Overview

Sequential Use of AG and mFOLFIRINOX as Neoadjuvant Chemotherapy for Resectable Pancreatic Cancer

Status:
Recruiting
Trial end date:
2024-10-20
Target enrollment:
0
Participant gender:
All
Summary
The prognosis of pancreatic cancer is extremely poor. Current guidelines recommend Nab-paclitaxel, Gemcitabine and modified Folfirinox as the first-line chemotherapeutic regimen. Studies have shown that sequential chemotherapeutic regimen can effectively delay the drug resistance and improve the effect of chemotherapy. Here investigators intend to assess the effect of sequential treatment with Nab-paclitaxel plus Gemcitabine and modified Folfirinox as neoadjuvant chemotherapy for resectable pancreatic adenocarcinoma.
Phase:
Phase 2
Accepts Healthy Volunteers?
No
Details
Lead Sponsor:
Second Affiliated Hospital, School of Medicine, Zhejiang University
Treatments:
Albumin-Bound Paclitaxel
Fluorouracil
Folic Acid
Gemcitabine
Irinotecan
Oxaliplatin
Paclitaxel
Criteria
Inclusion Criteria:

- Pathologically (histologically or cytologically) confirmed pancreatic ductal
adenocarcinoma (PDAC).

- No evidence of distant metastasis (such as liver, peritoneum, lung) evaluated by
abdominal contrast-enhanced CT, MRI, and chest CT. PET/CT or other imaging
examinations would be used if necessary.

- Initial assessment for definitive resectable tumors (resectability judgment is based
on CT enhanced scan or magnetic resonance imaging, NCCN2018 first edition standard).

- ECOG score 0 or 1.

- Serum creatinine level is normal, and serum total bilirubin level is less than 1.5 x
ULN.

- ALT and AST are less than 2 x ULN.

- If biliary obstruction is observed, biliary decompression should be performed when the
patient is randomly assigned to receive neoadjuvant chemotherapy.

- Leukocyte count (> 3.5 x 10^6 /mL), neutrophil count (> 1.5 x 10^6 /mL), platelet
count (> 80 x 10^6 /mL), hemoglobin (> 9 g/dL).

- Signed informed consent.

Exclusion Criteria:

- History of malignance treatment in the past, excluding basal and cutaneous squamous
cell carcinoma, cervical carcinoma in situ, papillary thyroid carcinoma

- Tumor is a local recurrent lesion.

- Imaging confirmed severe portal hypertension / cavernous transformation.

- Ascites

- Gastric outlet obstruction

- Respiratory failure requires supplementation of oxygen.

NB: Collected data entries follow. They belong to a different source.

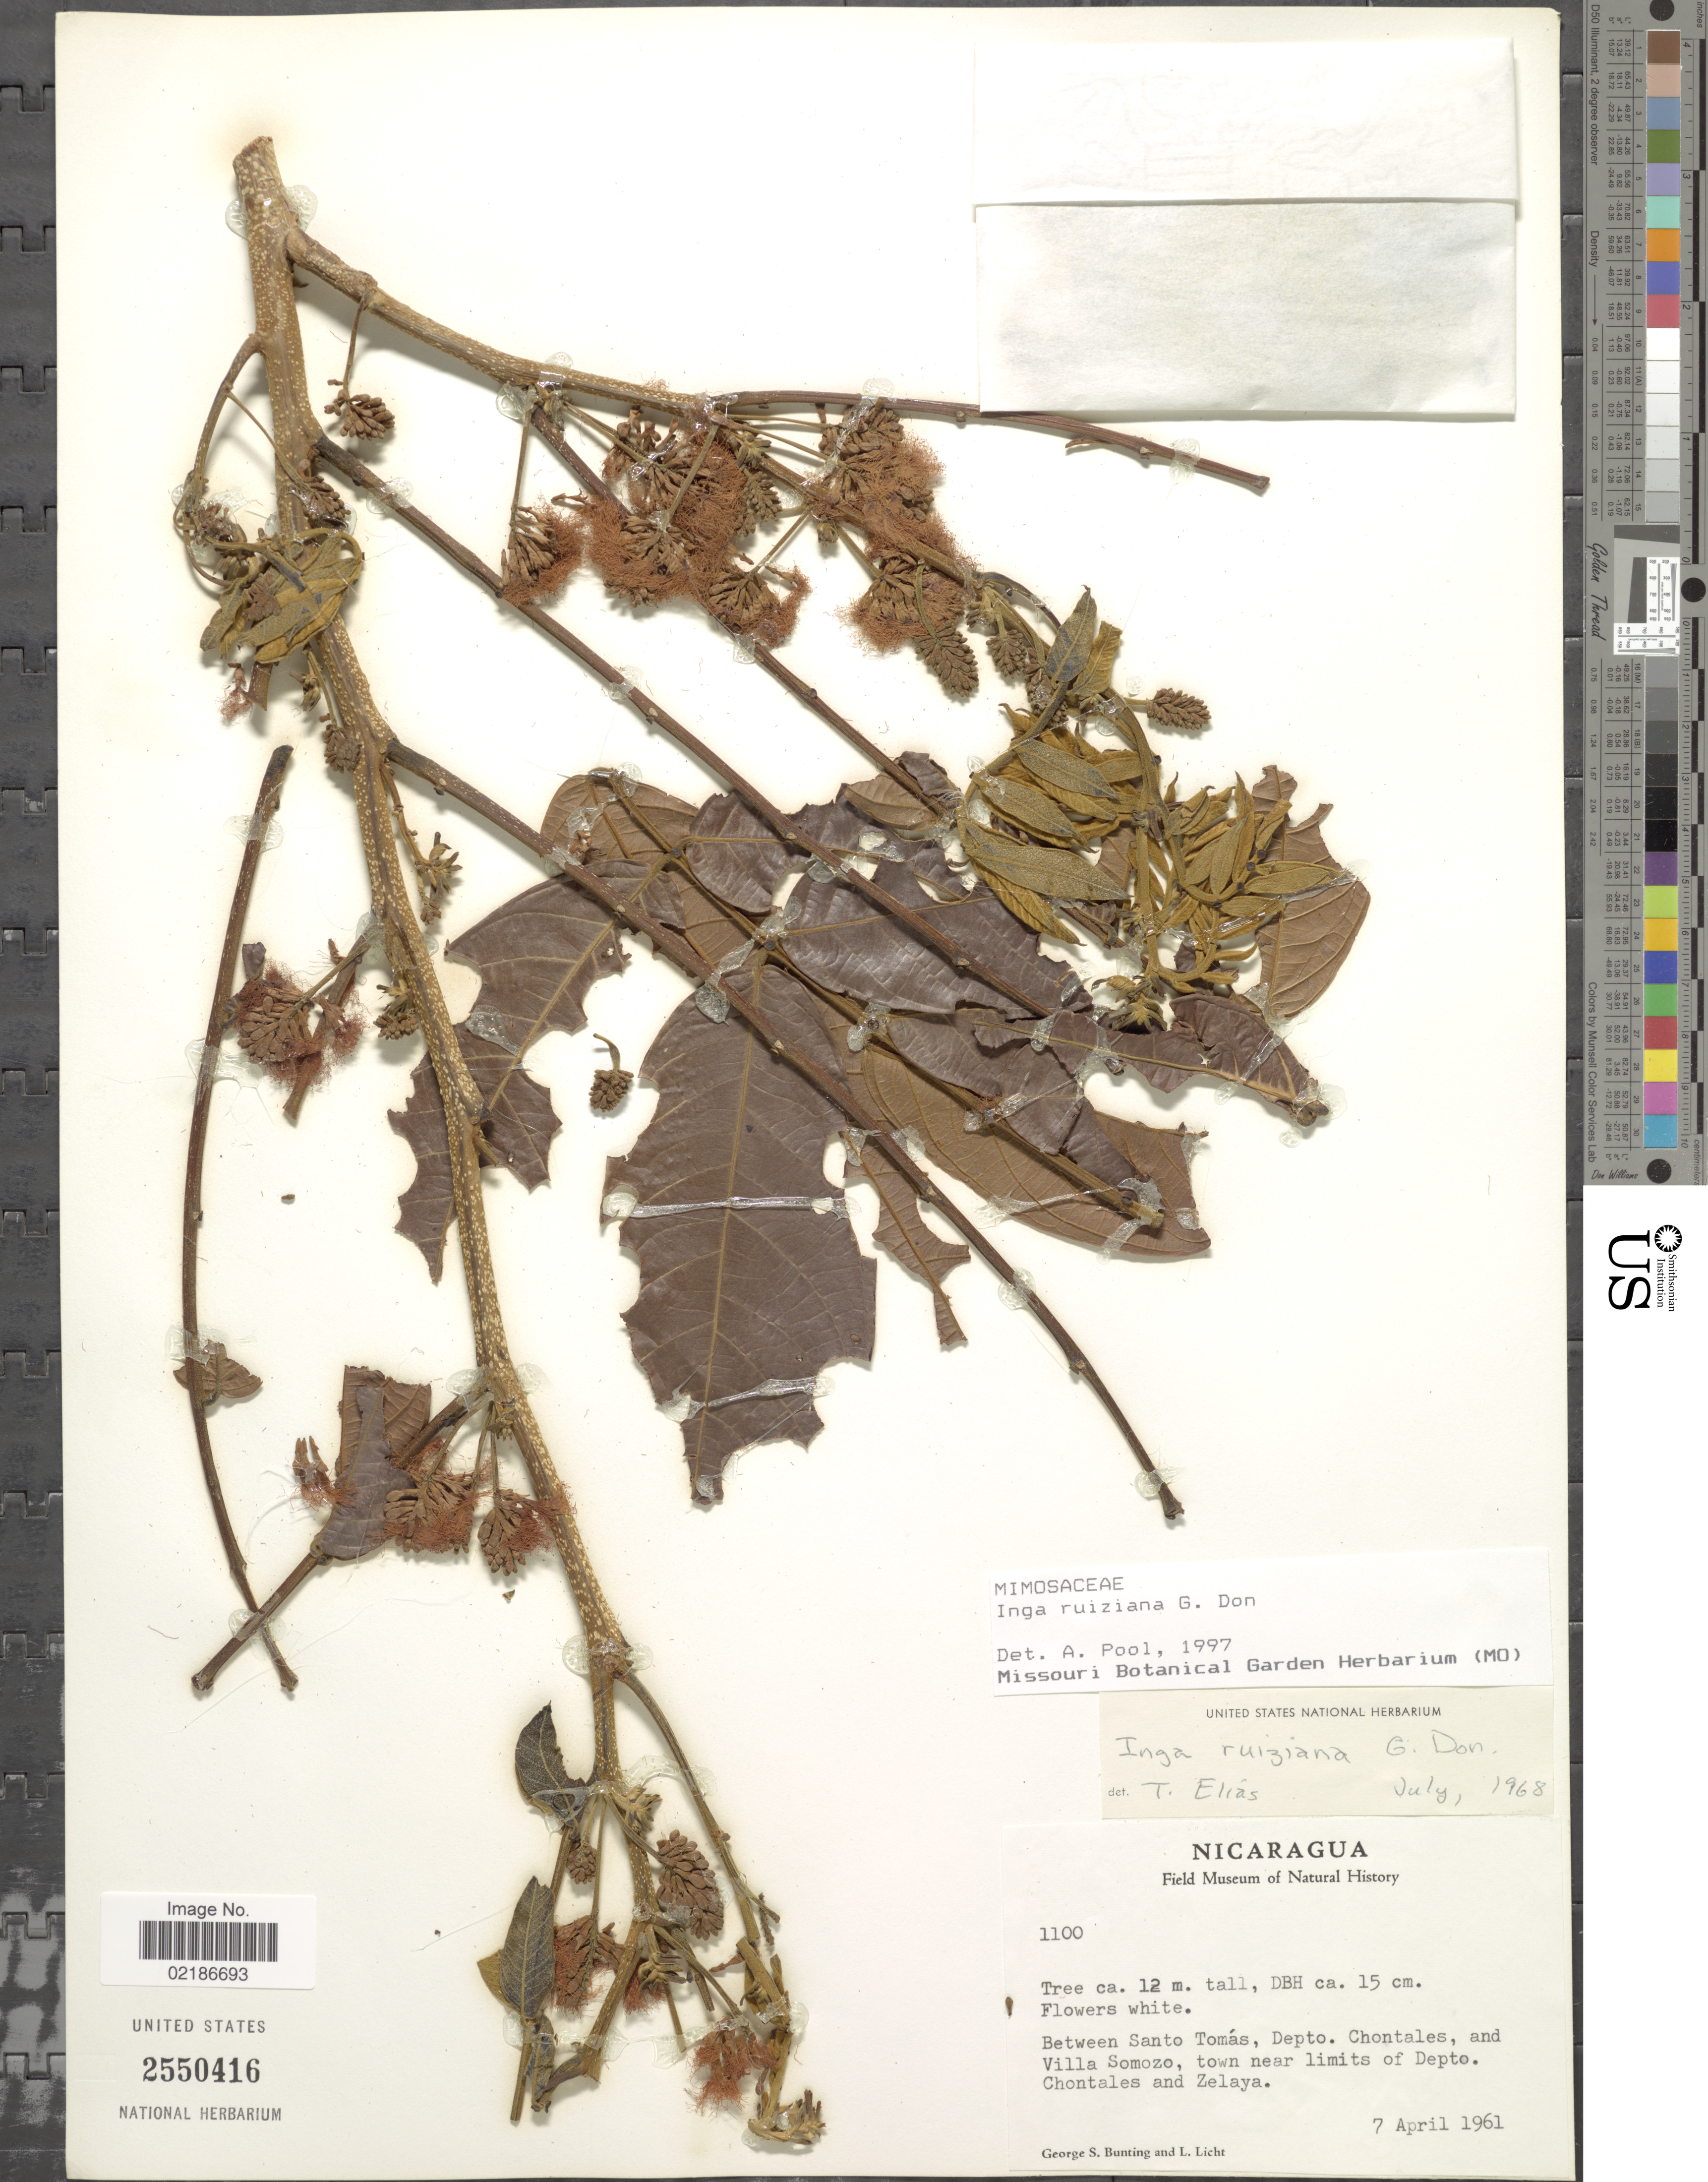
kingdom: Plantae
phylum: Tracheophyta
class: Magnoliopsida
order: Fabales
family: Fabaceae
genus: Inga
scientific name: Inga ruiziana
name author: G. Don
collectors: G. S. Bunting & L. Licht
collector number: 1100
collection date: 1961-04-07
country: Nicaragua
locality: Between Santo Tomas, Depto Chontales, and Villa Somozo, town near limits of Depto. Chontales and Zelaya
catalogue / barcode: US 2550416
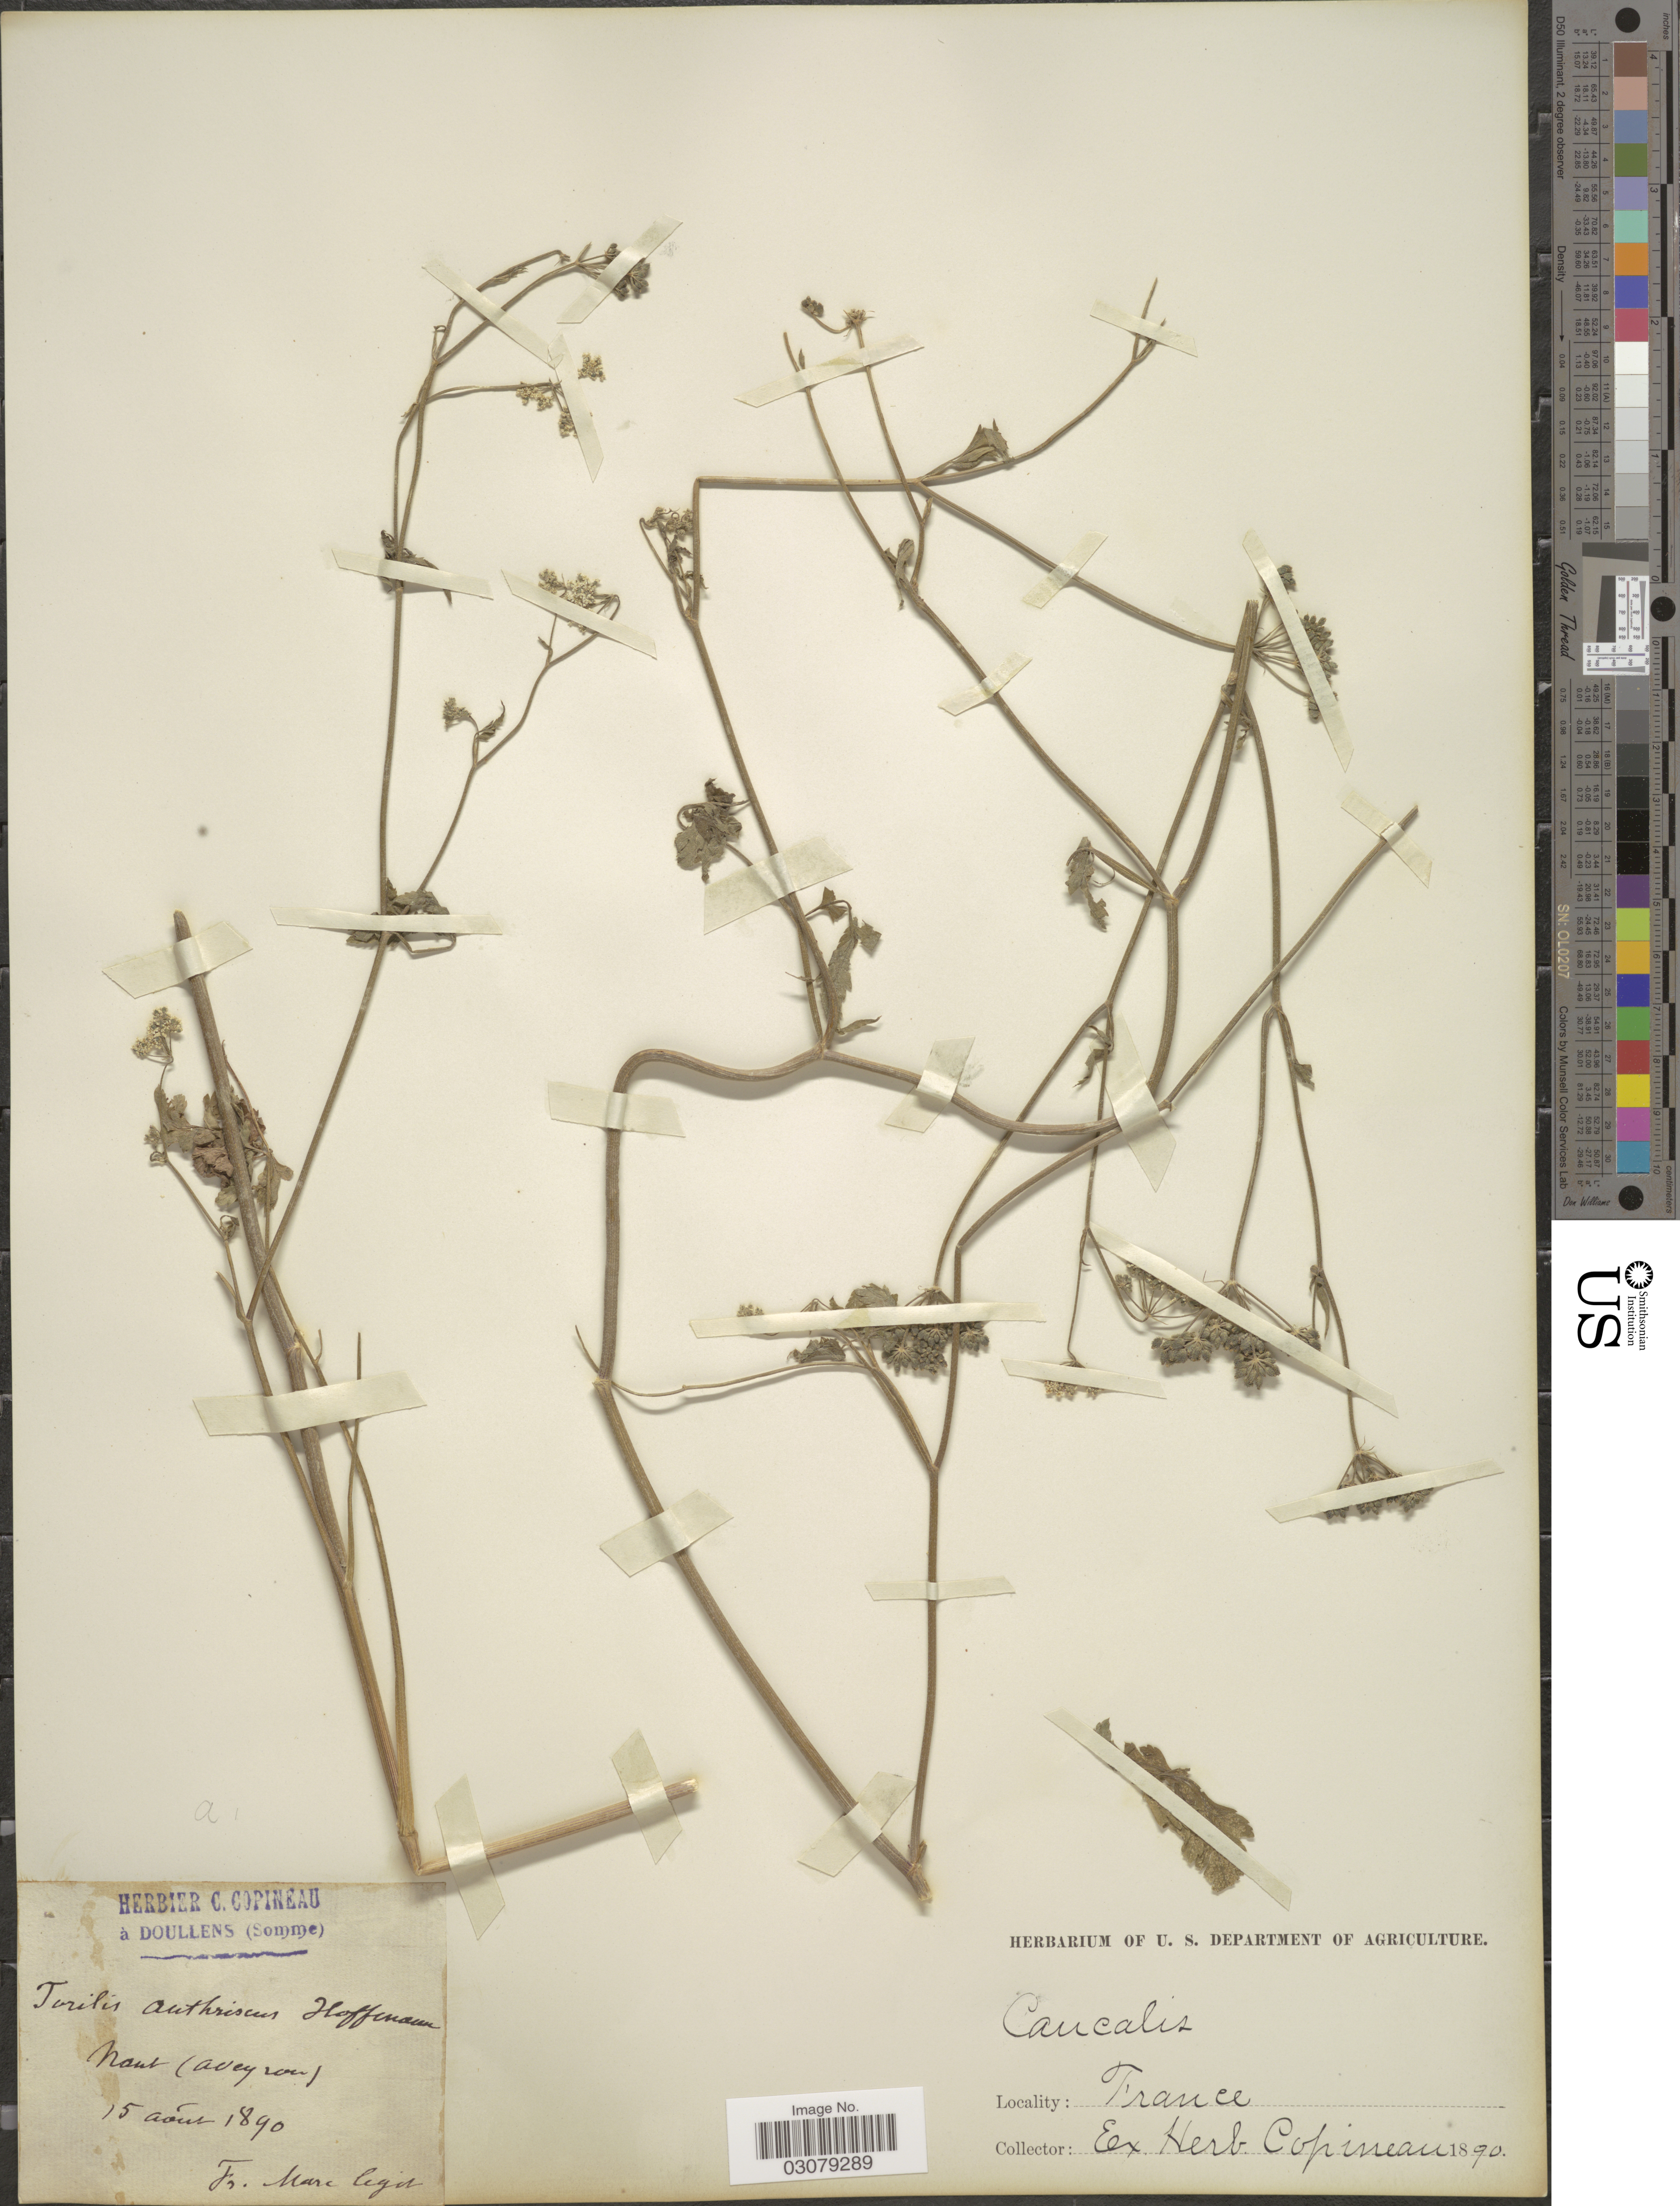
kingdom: Plantae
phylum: Tracheophyta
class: Magnoliopsida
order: Apiales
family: Apiaceae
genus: Torilis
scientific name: Torilis japonica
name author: (Houtt.) DC.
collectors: F. Marc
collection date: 1890-08-15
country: France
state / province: Occitanie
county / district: Aveyron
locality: Haut [interpreted] (Aveyron).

- Immune deficiency syndrome, such as active tuberculosis and HIV infection.

- Hematological precancerous diseases, such as myelodysplastic syndromes.

- Major cardiovascular diseases (including myocardial infarction, unstable angina,
congestive heart failure, severe uncontrolled arrhythmia) during the past six months
of enrollment.

- Evidence of clinical-related or previous interstitial lung disease, such as
noninfectious pneumonia or pulmonary fibrosis, or baseline chest CT scan or chest
X-ray findings

- Previous or physical findings of central nervous system disease, except for adequately
treated (e.g. primary brain tumors, uncontrolled seizures or strokes with standard
medications)

- Preexisting neuropathy > 1 (NCI CTCAE).

- Allograft requires immunosuppressive therapy or other major immunosuppressive
therapies.

- Severe serious wounds, ulcers or fractures.

- Confirmed coagulant disease.

- Clinical evaluation is unacceptable.